Starting at the top of the entries below, write out each line up to and including the one containing "безоловен бензин". Leave the pictures out.

**** SUPPLIED DATA ****

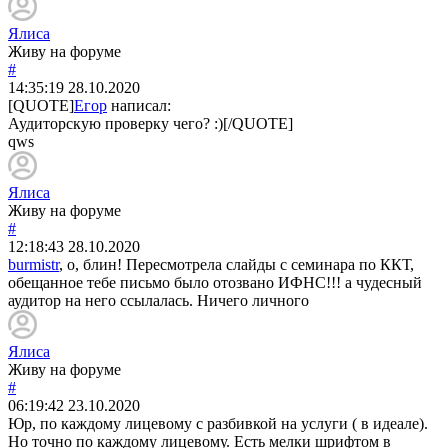
Ялиса
Живу на форуме
#
14:35:19
28.10.2020
[QUOTE]
Егор
написал:
Аудиторскую проверку чего? :)[/QUOTE]
qws
Ялиса
Живу на форуме
#
12:18:43
28.10.2020
burmistr
, о, блин! Пересмотрела слайды с семинара по ККТ,
обещанное тебе письмо было отозвано ИФНС!!! а чудесный
аудитор на него ссылалась. Ничего личного
Ялиса
Живу на форуме
#
06:19:42
23.10.2020
Юр, по каждому лицевому с разбивкой на услуги ( в идеале).
Но точно по каждому лицевому. Есть мелки шрифтом в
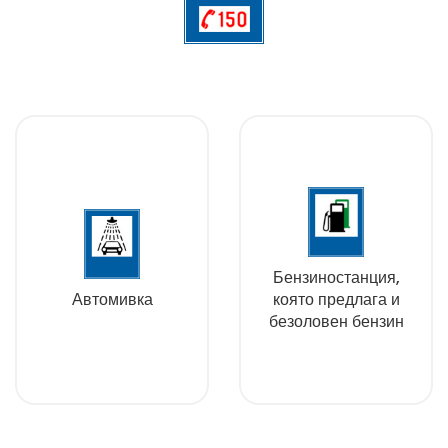
Бензиностанция,
Автомивка
която предлага и
безоловен бензин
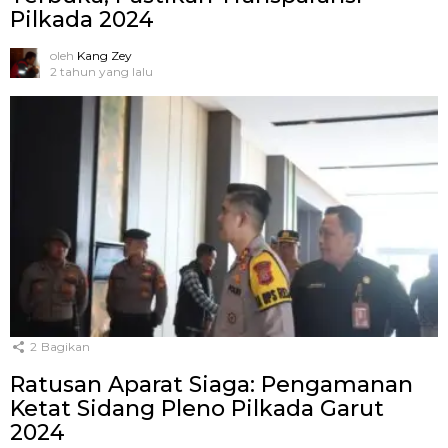
Pilkada 2024
oleh
Kang Zey
2 tahun yang lalu
2
Bagikan
Ratusan Aparat Siaga: Pengamanan
Ketat Sidang Pleno Pilkada Garut
2024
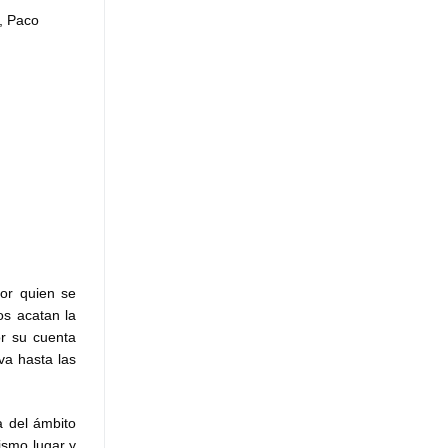
e, Paco
or quien se
os acatan la
or su cuenta
va hasta las
a del ámbito
ismo lugar y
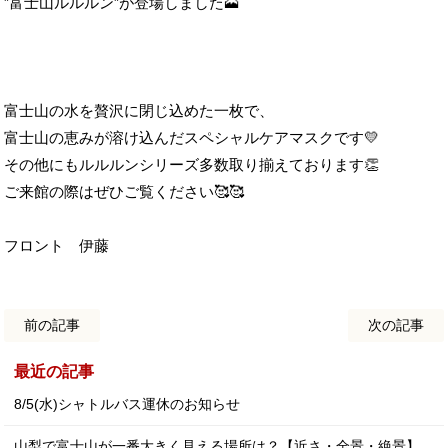
”富士山ルルルン”が登場しました🗻
富士山の水を贅沢に閉じ込めた一枚で、
富士山の恵みが溶け込んだスペシャルケアマスクです💛
その他にもルルルンシリーズ多数取り揃えております👏
ご来館の際はぜひご覧ください🥰🥰
フロント 伊藤
前の記事
次の記事
最近の記事
8/5(水)シャトルバス運休のお知らせ
山梨で富士山が一番大きく見える場所は？【近さ・全景・絶景】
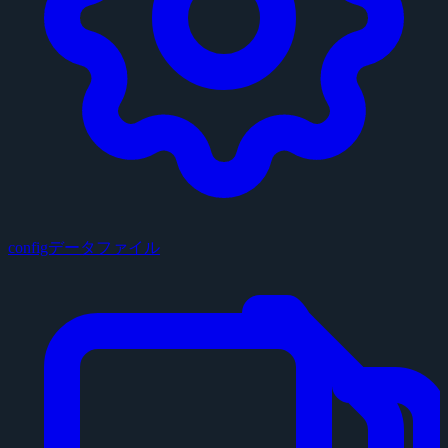
configデータファイル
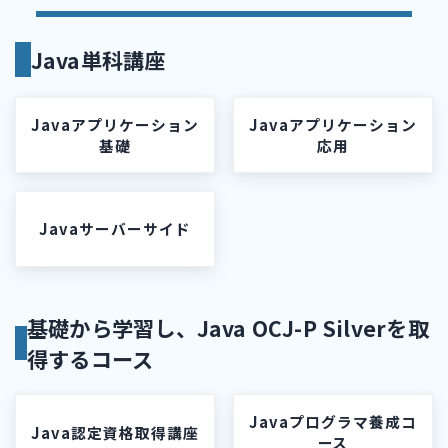
Java単科講座
Javaアプリケーション
Javaアプリケーション
基礎
応用
Javaサーバーサイド
基礎から学習し、Java OCJ-P Silverを取
得するコース
Javaプログラマ養成コ
Java認定資格取得講座
ース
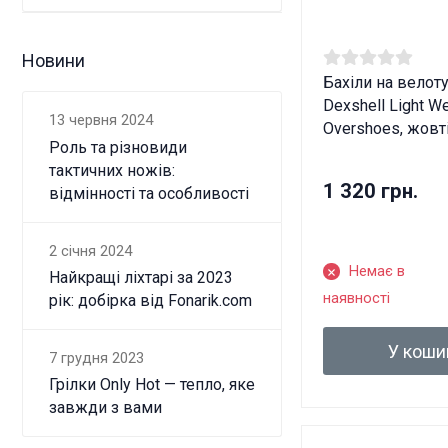
Новини
Бахіли на велот
Dexshell Light We
13 червня 2024
Overshoes, жовті
Роль та різновиди
тактичних ножів:
1 320 грн.
відмінності та особливості
2 січня 2024
Немає в
Найкращі ліхтарі за 2023
наявності
рік: добірка від Fonarik.com
У коши
7 грудня 2023
Грілки Only Hot — тепло, яке
завжди з вами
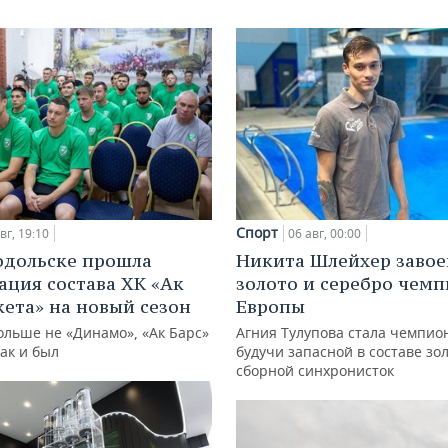
Спорт
вг, 19:10
06 авг, 00:00
одольске прошла
Никита Шлейхер завое
ация состава ХК «Ак
золото и серебро чем
кета» на новый сезон
Европы
ольше не «Динамо», «Ак Барс»
Агния Тулупова стала чемпио
как и был
будучи запасной в составе зо
сборной синхронисток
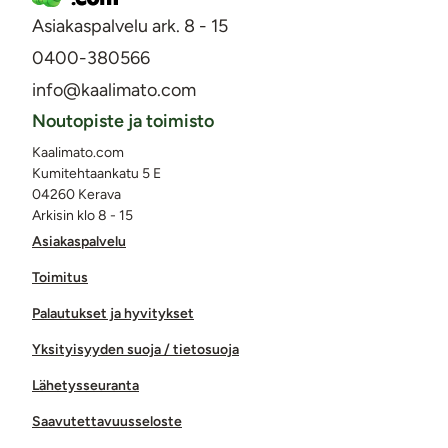
Asiakaspalvelu ark. 8 - 15
0400-380566
info@kaalimato.com
Noutopiste ja toimisto
Kaalimato.com
Kumitehtaankatu 5 E
04260 Kerava
Arkisin klo 8 - 15
Asiakaspalvelu
Toimitus
Palautukset ja hyvitykset
Yksityisyyden suoja / tietosuoja
Lähetysseuranta
Saavutettavuusseloste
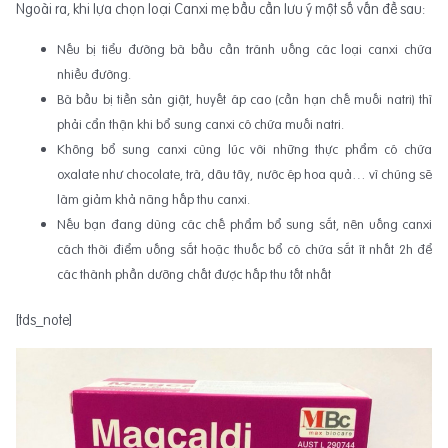
Ngoài ra, khi lựa chọn loại Canxi mẹ bầu cần lưu ý một số vấn đề sau:
Nếu bị tiểu đường bà bầu cần tránh uống các loại canxi chứa
nhiều đường.
Bà bầu bị tiền sản giật, huyết áp cao (cần hạn chế muối natri) thì
phải cẩn thận khi bổ sung canxi có chứa muối natri.
Không bổ sung canxi cùng lúc với những thực phẩm có chứa
oxalate như chocolate, trà, dâu tây, nước ép hoa quả… vì chúng sẽ
làm giảm khả năng hấp thu canxi.
Nếu bạn đang dùng các chế phẩm bổ sung sắt, nên uống canxi
cách thời điểm uống sắt hoặc thuốc bổ có chứa sắt ít nhất 2h để
các thành phần dưỡng chất được hấp thu tốt nhất
[tds_note]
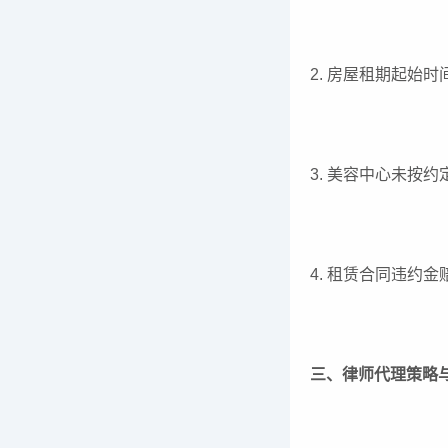
2. 房屋租期起始
3. 美容中心未按
4. 租赁合同违约
三、律师代理策略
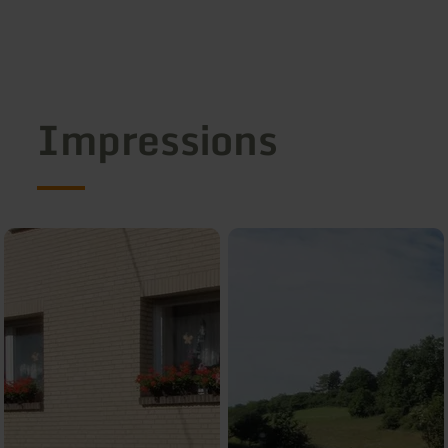
Impressions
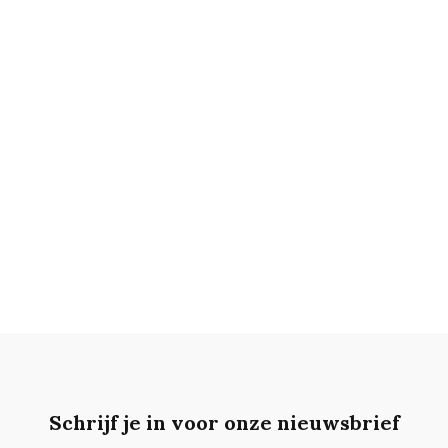
Schrijf je in voor onze nieuwsbrief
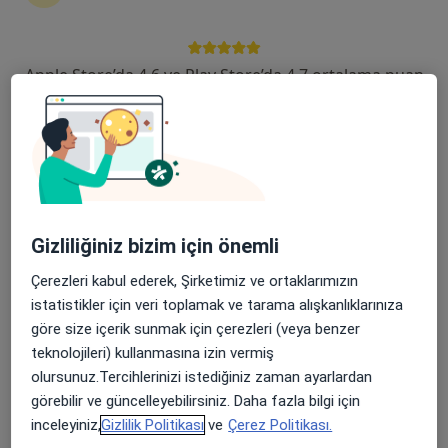
Şehit, Kızılırmak, M. Fethi Akyüz Cd. No: 8Merkez/Sivas, Sivas
•
Harita
Medicana Sivas Hastanesi
Apple Store’da 4,6 ve Play Store’da 4,7 ortalama puan
Bu uzman ilgili adres için online danışmanlık/takvim sunmuyor.
Randevu talep et
Gizliliğiniz bizim için önemli
Çerezleri kabul ederek, Şirketimiz ve ortaklarımızın
istatistikler için veri toplamak ve tarama alışkanlıklarınıza
göre size içerik sunmak için çerezleri (veya benzer
Medicana Sivas Hastanesi
teknolojileri) kullanmasına izin vermiş
·
Ortopedi ve travmatoloji, İç hastalıkları, Gastroenteroloji
olursunuz.Tercihlerinizi istediğiniz zaman ayarlardan
Daha fazla
görebilir ve güncelleyebilirsiniz. Daha fazla bilgi için
119 görüş
inceleyiniz,
Gizlilik Politikası
ve
Çerez Politikası.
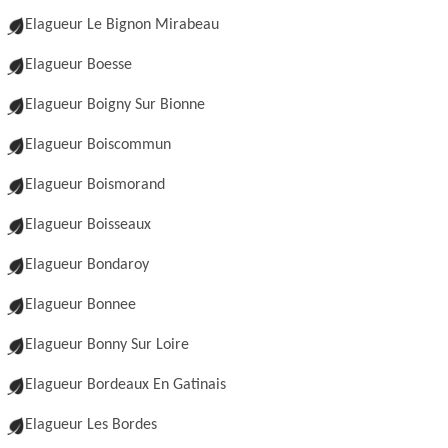
Elagueur Le Bignon Mirabeau
Elagueur Boesse
Elagueur Boigny Sur Bionne
Elagueur Boiscommun
Elagueur Boismorand
Elagueur Boisseaux
Elagueur Bondaroy
Elagueur Bonnee
Elagueur Bonny Sur Loire
Elagueur Bordeaux En Gatinais
Elagueur Les Bordes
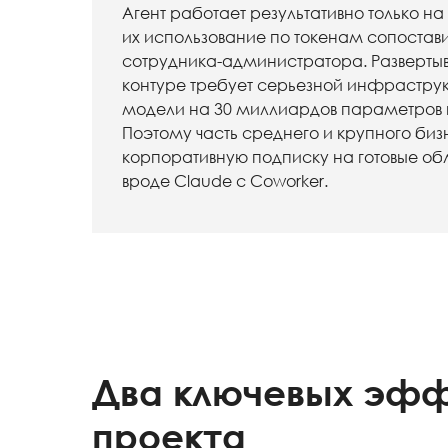
Агент работает результативно только на
их использование по токенам сопостав
сотрудника-администратора. Разверты
контуре требует серьезной инфраструкт
модели на 30 миллиардов параметров 
Поэтому часть среднего и крупного би
корпоративную подписку на готовые о
вроде Claude с Coworker.
Два ключевых эфф
проекта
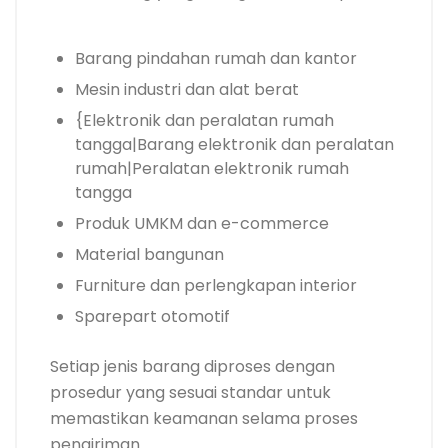
Barang pindahan rumah dan kantor
Mesin industri dan alat berat
{Elektronik dan peralatan rumah
tangga|Barang elektronik dan peralatan
rumah|Peralatan elektronik rumah
tangga
Produk UMKM dan e-commerce
Material bangunan
Furniture dan perlengkapan interior
Sparepart otomotif
Setiap jenis barang diproses dengan
prosedur yang sesuai standar untuk
memastikan keamanan selama proses
pengiriman.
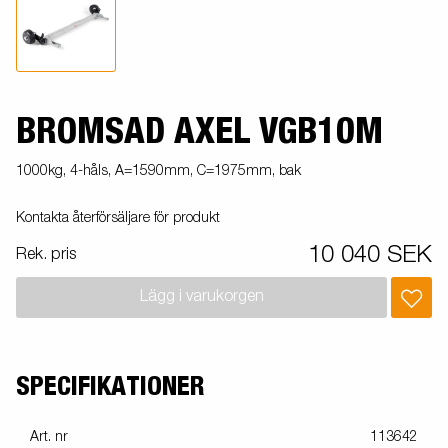
BROMSAD AXEL VGB10M
1000kg, 4-håls, A=1590mm, C=1975mm, bak
Kontakta återförsäljare för produkt
10 040 SEK
Rek. pris
Lägg i varukorgen
SPECIFIKATIONER
Art. nr
113642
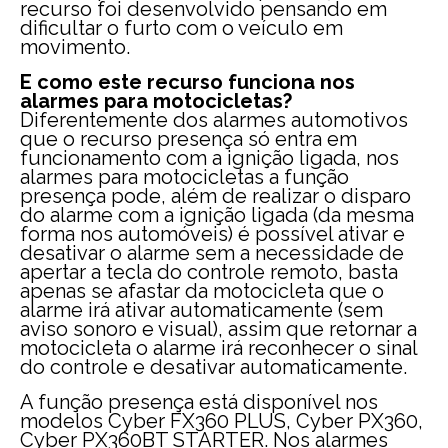
recurso foi desenvolvido pensando em
dificultar o furto com o veículo em
movimento.
E como este recurso funciona nos
alarmes para motocicletas?
Diferentemente dos alarmes automotivos
que o recurso presença só entra em
funcionamento com a ignição ligada, nos
alarmes para motocicletas a função
presença pode, além de realizar o disparo
do alarme com a ignição ligada (da mesma
forma nos automóveis) é possível ativar e
desativar o alarme sem a necessidade de
apertar a tecla do controle remoto, basta
apenas se afastar da motocicleta que o
alarme irá ativar automaticamente (sem
aviso sonoro e visual), assim que retornar a
motocicleta o alarme irá reconhecer o sinal
do controle e desativar automaticamente.
A função presença está disponível nos
modelos Cyber FX360 PLUS, Cyber PX360,
Cyber PX360BT STARTER. Nos alarmes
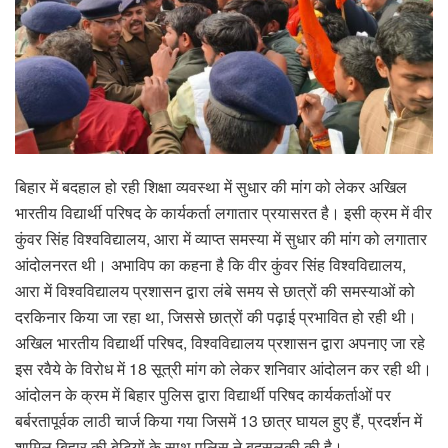
बिहार में बदहाल हो रही शिक्षा व्यवस्था में सुधार की मांग को लेकर अखिल
भारतीय विद्यार्थी परिषद के कार्यकर्ता लगातार प्रयासरत है। इसी क्रम में वीर
कुंवर सिंह विश्वविद्यालय, आरा में व्याप्त समस्या में सुधार की मांग को लगातार
आंदोलनरत थी। अभाविप का कहना है कि वीर कुंवर सिंह विश्वविद्यालय,
आरा में विश्वविद्यालय प्रशासन द्वारा लंबे समय से छात्रों की समस्याओं को
दरकिनार किया जा रहा था, जिससे छात्रों की पढ़ाई प्रभावित हो रही थी।
अखिल भारतीय विद्यार्थी परिषद, विश्वविद्यालय प्रशासन द्वारा अपनाए जा रहे
इस रवैये के विरोध में 18 सूत्री मांग को लेकर शनिवार आंदोलन कर रही थी।
आंदोलन के क्रम में बिहार पुलिस द्वारा विद्यार्थी परिषद कार्यकर्ताओं पर
बर्बरतापूर्वक लाठी चार्ज किया गया जिसमें 13 छात्र घायल हुए हैं, प्रदर्शन में
शामिल बिहार की बेटियों के साथ पुलिस ने बदसलूकी की है।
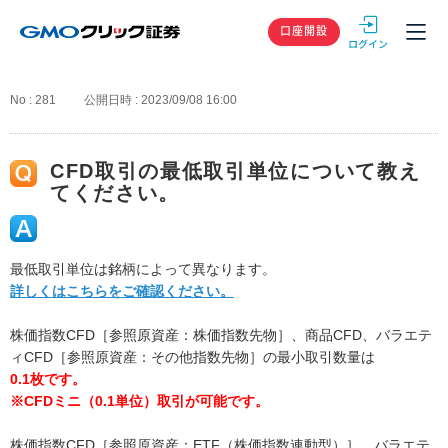
GMOクリック
口座開設
No : 281
公開日時 : 2023/09/08 16:00
CFD取引の最低取引単位について教え
てください。
最低取引単位は銘柄によって異なります。
詳しくはこちらをご確認ください。
株価指数CFD［参照原資産：株価指数先物］、商品CFD、バラエテ
ィCFD［参照原資産：その他指数先物］の最小取引数量は
0.1枚です。
※CFDミニ（0.1単位）取引が可能です。
株価指数CFD［参照原資産：ETF（株価指数連動型）］、バラエテ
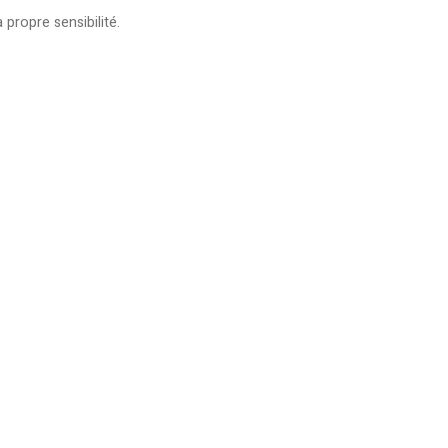
propre sensibilité.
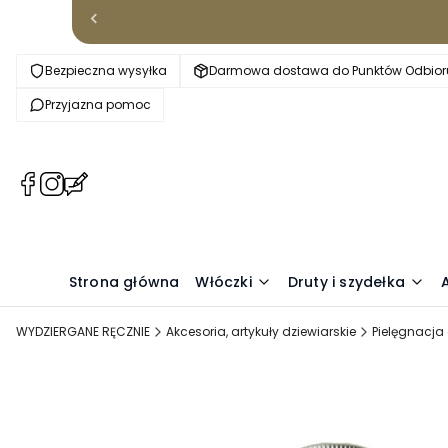
Bezpieczna wysyłka
Darmowa dostawa do Punktów Odbioru
Przyjazna pomoc
(Otwiera
(Otwiera
(Otwiera
się
się
się
w
w
w
nowej
nowej
nowej
karcie)
karcie)
karcie)
Strona główna
Włóczki
Druty i szydełka
WYDZIERGANE RĘCZNIE
Akcesoria, artykuły dziewiarskie
Pielęgnacja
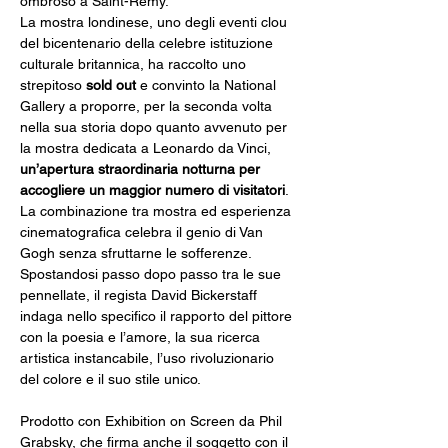
ombroso a Saint-Rémy.
La mostra londinese, uno degli eventi clou 
del bicentenario della celebre istituzione 
culturale britannica, ha raccolto uno 
strepitoso 
sold out
 e convinto la National 
Gallery a proporre, per la seconda volta 
nella sua storia dopo quanto avvenuto per 
la mostra dedicata a Leonardo da Vinci, 
un’apertura straordinaria notturna per 
accogliere un maggior numero di visitatori
. 
La combinazione tra mostra ed esperienza 
cinematografica celebra il genio di Van 
Gogh senza sfruttarne le sofferenze. 
Spostandosi passo dopo passo tra le sue 
pennellate, il regista David Bickerstaff 
indaga nello specifico il rapporto del pittore 
con la poesia e l’amore, la sua ricerca 
artistica instancabile, l’uso rivoluzionario 
del colore e il suo stile unico.
Prodotto con Exhibition on Screen da Phil 
Grabsky, che firma anche il soggetto con il 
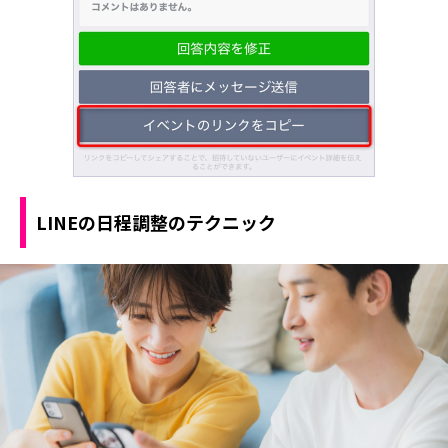
LINEの日程調整のテクニック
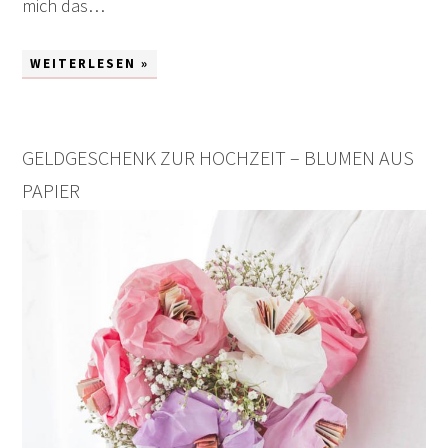
mich das…
WEITERLESEN »
GELDGESCHENK ZUR HOCHZEIT – BLUMEN AUS
PAPIER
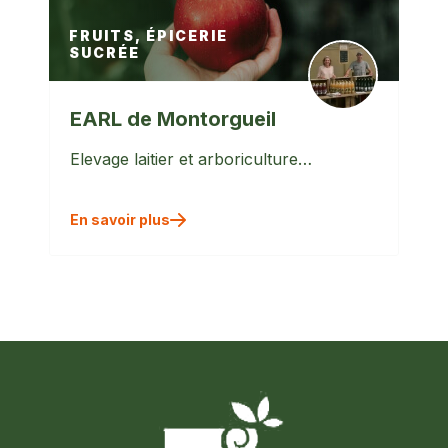
FRUITS, ÉPICERIE
SUCRÉE
EARL de Montorgueil
Elevage laitier et arboriculture…
En savoir plus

****

__RESULT__.
Ялиса
Живу на форуме
#
14:35:19
28.10.2020
[QUOTE]
Егор
написал:
Аудиторскую проверку чего? :)[/QUOTE]
qws
Ялиса
Живу на форуме
#
12:18:43
28.10.2020
burmistr
, о, блин! Пересмотрела слайды с семинара по ККТ,
обещанное тебе письмо было отозвано ИФНС!!! а чудесный
аудитор на него ссылалась. Ничего личного
Ялиса
Живу на форуме
#
06:19:42
23.10.2020
Юр, по каждому лицевому с разбивкой на услуги ( в идеале).
Но точно по каждому лицевому. Есть мелки шрифтом в
Бензиностанция,
Автомивка
която предлага и
безоловен бензин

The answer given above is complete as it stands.